- _Information supplied_:
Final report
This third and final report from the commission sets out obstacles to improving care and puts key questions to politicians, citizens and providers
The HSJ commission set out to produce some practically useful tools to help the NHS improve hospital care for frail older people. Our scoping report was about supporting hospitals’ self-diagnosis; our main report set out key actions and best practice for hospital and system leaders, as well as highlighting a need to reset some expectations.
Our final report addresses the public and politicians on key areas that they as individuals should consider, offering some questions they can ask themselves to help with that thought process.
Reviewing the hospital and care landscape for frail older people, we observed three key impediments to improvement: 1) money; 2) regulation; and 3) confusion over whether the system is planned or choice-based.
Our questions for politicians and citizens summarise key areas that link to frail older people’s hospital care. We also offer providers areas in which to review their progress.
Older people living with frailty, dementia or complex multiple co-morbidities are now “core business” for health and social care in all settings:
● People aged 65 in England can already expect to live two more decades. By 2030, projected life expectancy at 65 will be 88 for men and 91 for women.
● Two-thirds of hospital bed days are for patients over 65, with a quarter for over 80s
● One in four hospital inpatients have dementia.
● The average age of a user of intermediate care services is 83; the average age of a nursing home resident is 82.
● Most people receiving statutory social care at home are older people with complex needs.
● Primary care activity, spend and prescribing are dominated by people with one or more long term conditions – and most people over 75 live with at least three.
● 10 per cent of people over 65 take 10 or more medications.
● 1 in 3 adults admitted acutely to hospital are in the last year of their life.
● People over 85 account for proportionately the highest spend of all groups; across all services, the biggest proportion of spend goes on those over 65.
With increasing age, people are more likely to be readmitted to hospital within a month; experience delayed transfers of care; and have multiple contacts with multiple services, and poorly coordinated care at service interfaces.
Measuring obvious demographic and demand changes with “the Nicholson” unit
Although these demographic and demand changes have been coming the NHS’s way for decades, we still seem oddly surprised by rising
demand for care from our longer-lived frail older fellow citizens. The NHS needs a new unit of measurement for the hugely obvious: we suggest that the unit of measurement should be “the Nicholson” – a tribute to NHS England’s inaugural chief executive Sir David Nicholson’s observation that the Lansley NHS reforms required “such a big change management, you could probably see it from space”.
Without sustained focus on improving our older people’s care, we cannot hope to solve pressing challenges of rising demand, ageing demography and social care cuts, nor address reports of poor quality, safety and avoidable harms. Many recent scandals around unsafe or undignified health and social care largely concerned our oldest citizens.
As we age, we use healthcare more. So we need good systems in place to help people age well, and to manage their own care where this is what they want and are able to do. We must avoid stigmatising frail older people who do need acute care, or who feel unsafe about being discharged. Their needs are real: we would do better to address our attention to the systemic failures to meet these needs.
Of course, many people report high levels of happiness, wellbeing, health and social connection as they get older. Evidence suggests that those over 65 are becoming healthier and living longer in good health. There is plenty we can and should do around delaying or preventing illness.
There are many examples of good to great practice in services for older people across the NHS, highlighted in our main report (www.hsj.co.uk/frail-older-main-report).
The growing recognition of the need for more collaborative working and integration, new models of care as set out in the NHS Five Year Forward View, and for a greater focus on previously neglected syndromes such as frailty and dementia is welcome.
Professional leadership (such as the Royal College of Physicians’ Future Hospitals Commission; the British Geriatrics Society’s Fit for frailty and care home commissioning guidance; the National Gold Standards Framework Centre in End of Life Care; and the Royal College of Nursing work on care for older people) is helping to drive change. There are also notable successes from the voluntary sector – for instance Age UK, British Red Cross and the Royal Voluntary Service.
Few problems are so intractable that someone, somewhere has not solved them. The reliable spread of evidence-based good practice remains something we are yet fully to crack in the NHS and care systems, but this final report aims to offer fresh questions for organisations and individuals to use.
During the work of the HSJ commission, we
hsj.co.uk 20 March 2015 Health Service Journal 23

- _About this task_:
Each entry above should be restated exactly as supplied.

- _Reply to the task_:
Final report
This third and final report from the commission sets out obstacles to improving care and puts key questions to politicians, citizens and providers
The HSJ commission set out to produce some practically useful tools to help the NHS improve hospital care for frail older people. Our scoping report was about supporting hospitals’ self-diagnosis; our main report set out key actions and best practice for hospital and system leaders, as well as highlighting a need to reset some expectations.
Our final report addresses the public and politicians on key areas that they as individuals should consider, offering some questions they can ask themselves to help with that thought process.
Reviewing the hospital and care landscape for frail older people, we observed three key impediments to improvement: 1) money; 2) regulation; and 3) confusion over whether the system is planned or choice-based.
Our questions for politicians and citizens summarise key areas that link to frail older people’s hospital care. We also offer providers areas in which to review their progress.
Older people living with frailty, dementia or complex multiple co-morbidities are now “core business” for health and social care in all settings:
● People aged 65 in England can already expect to live two more decades. By 2030, projected life expectancy at 65 will be 88 for men and 91 for women.
● Two-thirds of hospital bed days are for patients over 65, with a quarter for over 80s
● One in four hospital inpatients have dementia.
● The average age of a user of intermediate care services is 83; the average age of a nursing home resident is 82.
● Most people receiving statutory social care at home are older people with complex needs.
● Primary care activity, spend and prescribing are dominated by people with one or more long term conditions – and most people over 75 live with at least three.
● 10 per cent of people over 65 take 10 or more medications.
● 1 in 3 adults admitted acutely to hospital are in the last year of their life.
● People over 85 account for proportionately the highest spend of all groups; across all services, the biggest proportion of spend goes on those over 65.
With increasing age, people are more likely to be readmitted to hospital within a month; experience delayed transfers of care; and have multiple contacts with multiple services, and poorly coordinated care at service interfaces.
Measuring obvious demographic and demand changes with “the Nicholson” unit
Although these demographic and demand changes have been coming the NHS’s way for decades, we still seem oddly surprised by rising
demand for care from our longer-lived frail older fellow citizens. The NHS needs a new unit of measurement for the hugely obvious: we suggest that the unit of measurement should be “the Nicholson” – a tribute to NHS England’s inaugural chief executive Sir David Nicholson’s observation that the Lansley NHS reforms required “such a big change management, you could probably see it from space”.
Without sustained focus on improving our older people’s care, we cannot hope to solve pressing challenges of rising demand, ageing demography and social care cuts, nor address reports of poor quality, safety and avoidable harms. Many recent scandals around unsafe or undignified health and social care largely concerned our oldest citizens.
As we age, we use healthcare more. So we need good systems in place to help people age well, and to manage their own care where this is what they want and are able to do. We must avoid stigmatising frail older people who do need acute care, or who feel unsafe about being discharged. Their needs are real: we would do better to address our attention to the systemic failures to meet these needs.
Of course, many people report high levels of happiness, wellbeing, health and social connection as they get older. Evidence suggests that those over 65 are becoming healthier and living longer in good health. There is plenty we can and should do around delaying or preventing illness.
There are many examples of good to great practice in services for older people across the NHS, highlighted in our main report (www.hsj.co.uk/frail-older-main-report).
The growing recognition of the need for more collaborative working and integration, new models of care as set out in the NHS Five Year Forward View, and for a greater focus on previously neglected syndromes such as frailty and dementia is welcome.
Professional leadership (such as the Royal College of Physicians’ Future Hospitals Commission; the British Geriatrics Society’s Fit for frailty and care home commissioning guidance; the National Gold Standards Framework Centre in End of Life Care; and the Royal College of Nursing work on care for older people) is helping to drive change. There are also notable successes from the voluntary sector – for instance Age UK, British Red Cross and the Royal Voluntary Service.
Few problems are so intractable that someone, somewhere has not solved them. The reliable spread of evidence-based good practice remains something we are yet fully to crack in the NHS and care systems, but this final report aims to offer fresh questions for organisations and individuals to use.
During the work of the HSJ commission, we
hsj.co.uk 20 March 2015 Health Service Journal 23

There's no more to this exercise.